'He who fully understands and accepts himself harnesses the power and beauty of a thousand thoroughbreds' Anon
During psychotherapy, the therapist listens deeply, identifies patterns and possible root causes, and gently questions her client with a view to helping them develop self-awareness and self-understanding.
Some of the problems that psychotherapy can help to address:
Longer term feelings of depression, anxiety, anger towards self or others, guilt, low self-esteem, self doubt, low self-confidence and a lack of motivation, meaning or purpose can be addressed through psychotherapy.
As the client develops compassion and understanding towards themselves, modelled by the therapist, they start to nurture self-love. In turn, this self-love makes the client stronger and more clear-sighted in how they relate to other people.
How does psychotherapy differ from counselling?
While counselling is helpful in response to particular life events, changes and challenges, psychotherapy is more typically used when someone is struggling even though they are not presently going through a difficult life event. It can feel as if the cause ‘goes way back’, often to childhood, and that the problems are more deep-rooted than having to deal with something challenging in the present time.
What happens in a session?
I listen deeply as you talk about your feelings and your life story. Our emotions can be signposts to what has hurt and disempowered us in our past. Together, we look for patterns in your behaviour and we start to identify the life experiences from which you built your self-construct which is your understanding of yourself and your sense of your place in the world and how you relate to people. We start to identify what might be the root causes of any false or limiting beliefs which you have about yourself.
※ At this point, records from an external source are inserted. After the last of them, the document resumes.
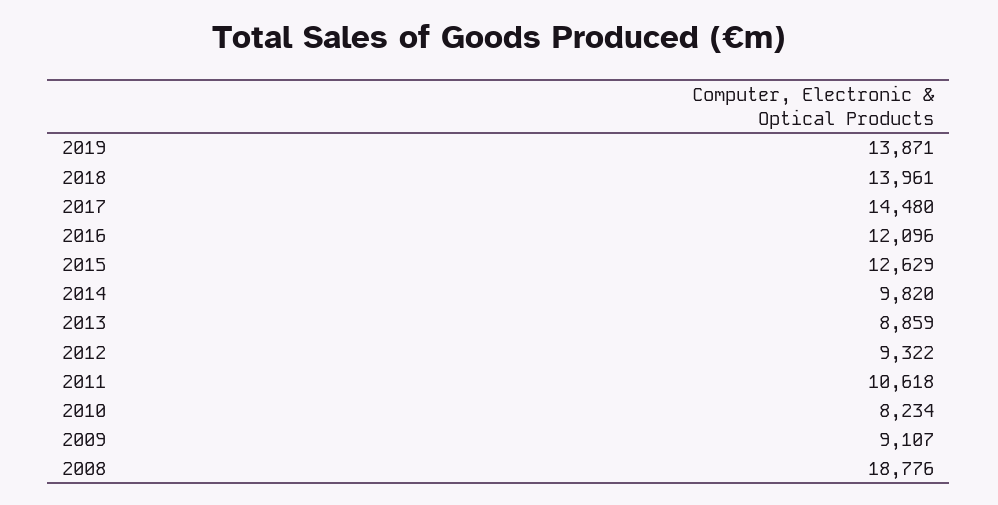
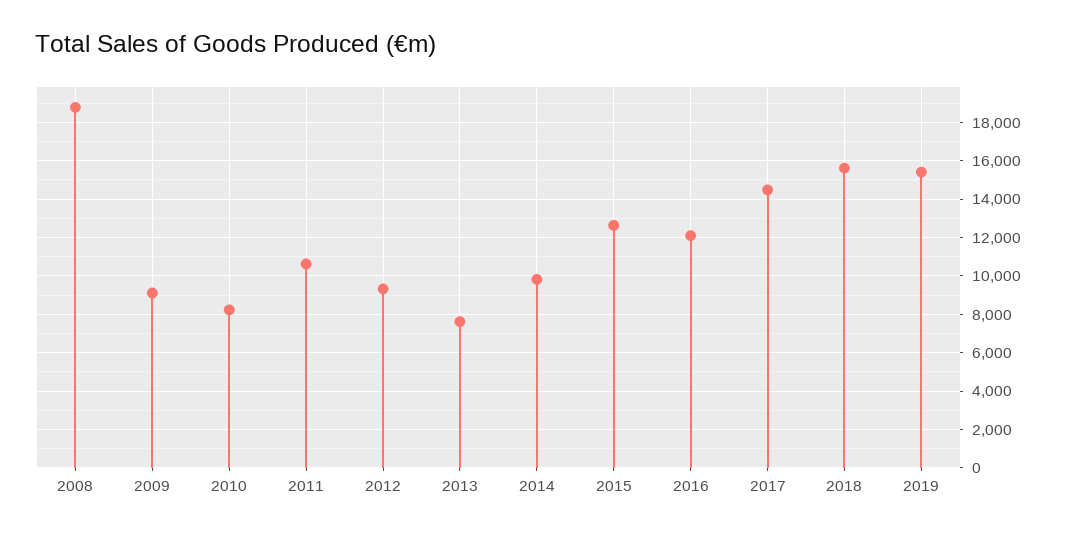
  {
-   "2019": 13871,
+   "2019": 15500,
-   "2018": 13961,
+   "2018": 15500,
    "2017": 14480,
    "2016": 12096,
    "2015": 12629,
    "2014": 9820,
-   "2013": 8859,
+   "2013": 7500,
    "2012": 9322,
    "2011": 10618,
    "2010": 8234,
    "2009": 9107,
    "2008": 18776
  }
What are the aims of psychotherapy?
Understanding oneself enables one to understand others and then how best to respond and communicate with them. Increased self-awareness allows us to keep and develop the aspects of self which serve us well, whilst starting to release that which is not helpful.
How does it help me?
As you develop your understanding of yourself and the way that your past has influenced you, its power over you starts to diminish. It can feel as if you start to take up the reins of your own life. You see yourself through fresh eyes and recognise what from your past needs processing and repatterning. With each new insight, the negative thoughts and emotions which .were drowning out who you truly are start to break down and allow for a positive sense of self to form in their place.
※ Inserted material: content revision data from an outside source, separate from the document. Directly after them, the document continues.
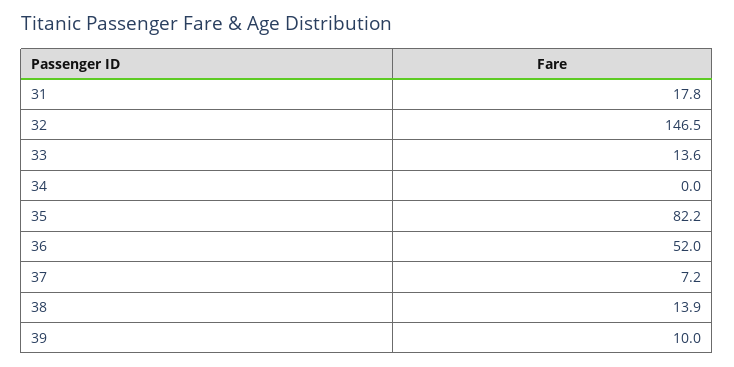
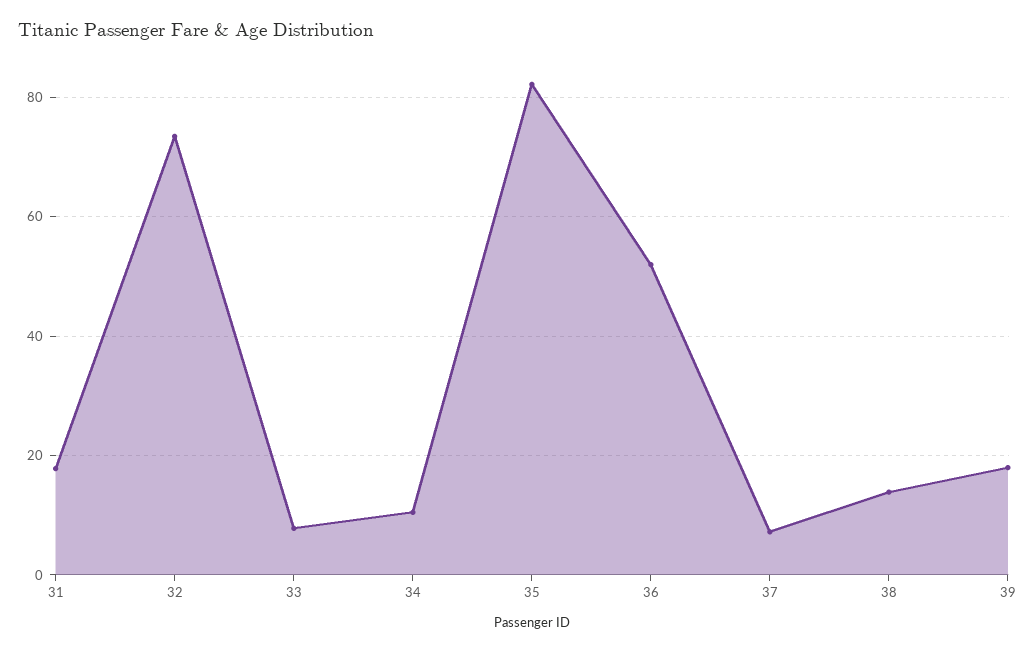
  {
    "31": 17.8,
-   "32": 146.5,
+   "32": 74,
-   "33": 13.6,
+   "33": 8,
-   "34": 0,
+   "34": 10,
    "35": 82.2,
    "36": 52,
    "37": 7.2,
    "38": 13.9,
-   "39": 10
+   "39": 18
  }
I've heard that psychotherapy can take a long time to be effective. Is that true?
Some forms of psychotherapy are thought of as working slowly with clients needing therapy for several months or even longer before experiencing significant benefits. This is why I often recommend using psychotherapy in conjunction with hypnotherapy. These two therapies complement each other especially well because while psychotherapy identifies the root causes which need addressing, hypnotherapy can be the therapeutic tool for more rapid change.
With the help of your therapist, negative unconscious and self-limiting beliefs are replaced with positive ones called suggestions in order to free you from stuck feelings and behaviours.
It’s about knowing and understanding who we are, loving ourselves unconditionally and taking back control.